Cela vous tient à cœur de rassembler pleins de détails authentiques ?
Oui je suis toujours à le recherche du petit détail qui sera un reflet de l’époque.
Votre héros est infirmier puis médecin. Il est censé soulager les gens et se retrouve dans des environnements durs où ses patients souffrent contraints et forcés.
C’est le service minimum. Quand il revient au pays, c’est une façon de se racheter en devenant médecin de campagne. Il a l’impression d’être passé à côté de quelque chose. Il est tourmenté par ce qu’il a vécu.
Cela dit votre scénariste a mélangé les pistes. Votre héros de cette Île des remords est marqué par le destin. Vous préparez vos personnages graphiquement ?
L’histoire m’a plu avec un côté complexe à dessiner, à cadrer. On sait qu’on va amener le lecteur de surprise en découverte sans jamais le perdre. Avec Didier on a passé du temps à recoller les morceaux. On a échangé pour ne pas faire d’impairs sur certaines périodes, sur des flash-backs.
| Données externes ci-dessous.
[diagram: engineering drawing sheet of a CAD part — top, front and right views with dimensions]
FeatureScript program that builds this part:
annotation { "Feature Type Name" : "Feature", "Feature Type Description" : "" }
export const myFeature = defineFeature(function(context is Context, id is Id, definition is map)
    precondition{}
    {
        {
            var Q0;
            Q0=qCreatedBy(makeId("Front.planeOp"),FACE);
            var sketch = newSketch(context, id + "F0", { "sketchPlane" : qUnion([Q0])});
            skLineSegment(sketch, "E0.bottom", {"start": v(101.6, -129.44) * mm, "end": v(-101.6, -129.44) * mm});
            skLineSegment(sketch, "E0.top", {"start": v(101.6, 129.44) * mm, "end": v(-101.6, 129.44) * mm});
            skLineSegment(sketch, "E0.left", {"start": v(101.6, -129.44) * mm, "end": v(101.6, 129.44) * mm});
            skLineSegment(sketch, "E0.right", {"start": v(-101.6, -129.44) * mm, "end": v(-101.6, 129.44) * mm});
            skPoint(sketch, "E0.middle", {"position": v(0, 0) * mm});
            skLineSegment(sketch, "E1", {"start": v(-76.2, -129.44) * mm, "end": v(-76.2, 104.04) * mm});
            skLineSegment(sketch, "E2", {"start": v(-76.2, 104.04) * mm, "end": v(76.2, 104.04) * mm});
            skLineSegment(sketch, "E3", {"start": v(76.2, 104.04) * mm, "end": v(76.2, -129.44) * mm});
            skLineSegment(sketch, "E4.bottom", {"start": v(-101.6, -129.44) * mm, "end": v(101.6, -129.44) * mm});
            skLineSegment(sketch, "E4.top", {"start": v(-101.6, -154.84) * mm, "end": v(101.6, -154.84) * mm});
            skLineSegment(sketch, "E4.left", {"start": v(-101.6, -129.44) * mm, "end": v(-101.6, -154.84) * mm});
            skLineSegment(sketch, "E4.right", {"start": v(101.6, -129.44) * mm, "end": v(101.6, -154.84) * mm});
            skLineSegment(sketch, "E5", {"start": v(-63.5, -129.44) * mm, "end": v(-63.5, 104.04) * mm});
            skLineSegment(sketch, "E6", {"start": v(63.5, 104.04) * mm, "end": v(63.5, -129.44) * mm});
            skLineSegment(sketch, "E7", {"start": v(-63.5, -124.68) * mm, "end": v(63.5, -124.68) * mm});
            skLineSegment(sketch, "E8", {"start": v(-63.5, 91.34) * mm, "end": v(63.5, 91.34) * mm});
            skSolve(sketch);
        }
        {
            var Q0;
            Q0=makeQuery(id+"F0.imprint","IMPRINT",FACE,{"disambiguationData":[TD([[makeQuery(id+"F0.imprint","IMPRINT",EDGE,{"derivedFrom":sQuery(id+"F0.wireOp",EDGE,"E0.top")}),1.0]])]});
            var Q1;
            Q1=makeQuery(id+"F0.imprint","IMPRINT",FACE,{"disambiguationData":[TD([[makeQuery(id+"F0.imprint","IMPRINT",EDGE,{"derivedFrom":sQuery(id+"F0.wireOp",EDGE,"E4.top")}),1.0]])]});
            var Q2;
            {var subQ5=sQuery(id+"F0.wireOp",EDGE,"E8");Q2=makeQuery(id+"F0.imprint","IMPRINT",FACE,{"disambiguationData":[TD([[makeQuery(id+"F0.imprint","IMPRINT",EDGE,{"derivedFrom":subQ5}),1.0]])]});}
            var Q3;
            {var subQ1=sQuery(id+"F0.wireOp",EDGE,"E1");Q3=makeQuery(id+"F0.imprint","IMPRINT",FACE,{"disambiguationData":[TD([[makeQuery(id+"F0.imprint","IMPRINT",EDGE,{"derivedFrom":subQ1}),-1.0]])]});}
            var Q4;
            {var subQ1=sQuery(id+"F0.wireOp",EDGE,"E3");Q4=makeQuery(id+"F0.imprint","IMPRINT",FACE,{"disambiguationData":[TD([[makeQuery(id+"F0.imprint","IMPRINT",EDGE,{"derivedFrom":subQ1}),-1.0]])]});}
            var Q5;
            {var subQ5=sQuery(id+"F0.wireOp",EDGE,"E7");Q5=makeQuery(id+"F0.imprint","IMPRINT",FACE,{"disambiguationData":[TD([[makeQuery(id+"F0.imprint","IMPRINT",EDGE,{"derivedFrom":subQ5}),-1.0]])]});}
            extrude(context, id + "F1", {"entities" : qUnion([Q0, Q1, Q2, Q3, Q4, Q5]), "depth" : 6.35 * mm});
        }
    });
Entre son père biologique, sa mère, il fallait affiner. Je fais très peu de dessins préparatoires, je n’ai pas le temps. Je croque les personnages principaux et on se met d’accord avec Didier et j’attaque le story-board.
Si on vous dit que c’est un environnement qui fait penser à Pagnol ?
Cela me fait plaisir parce que je suis en train de travailler sur Pagnol.
Le médecin il y a du Marius, le papé du Jean de Florette. Vous travaillez sur quel Pagnol ?
Sur Marius justement. Sur la trilogie marseillaise.
On sort du sujet de votre dernier album mais avec Marius c’est compliqué car il y a les films avec Raimu, Fresnay qui sont ancrés dans la mémoire collective ?
Le postulat de départ est qu’il fallait s’éloigner des personnages des films. Je les ai tous dessinés. L’album est pour 2019.
Le bar de la Marine ou le magasin de Panisse, on en a une vision cinématographique.
Je regarde souvent les films pour avoir des détails de décors, des jeux d’acteur car c’est très théâtral. Sur Marius j’ai passé beaucoup de temps sur la doc car je ne connais pas Marseille et cela se passe dans un quartier qui a été détruit pendant la guerre. Quand j’ai collecté les photos il fallait que je comprenne comment fonctionnait le quartier.
Marius c’est du théâtre filmé.
Marius, c’est éloigne de ce que je fais donc ça ma plu. Avec l’Île je varie les angles de vues mais le format de la collection s’y prête. On a ajouté des pages et un cahier historique. C’est un album romanesque et historique. On était aussi limité quand même par la place.
Vous avez un autre projet avec votre scénariste Didier Quella-Guyot ?
Oui mais c’était avant de signer Marius. On va le décaler. Je peux dire que ce sera dans l’Aveyron mais pas plus.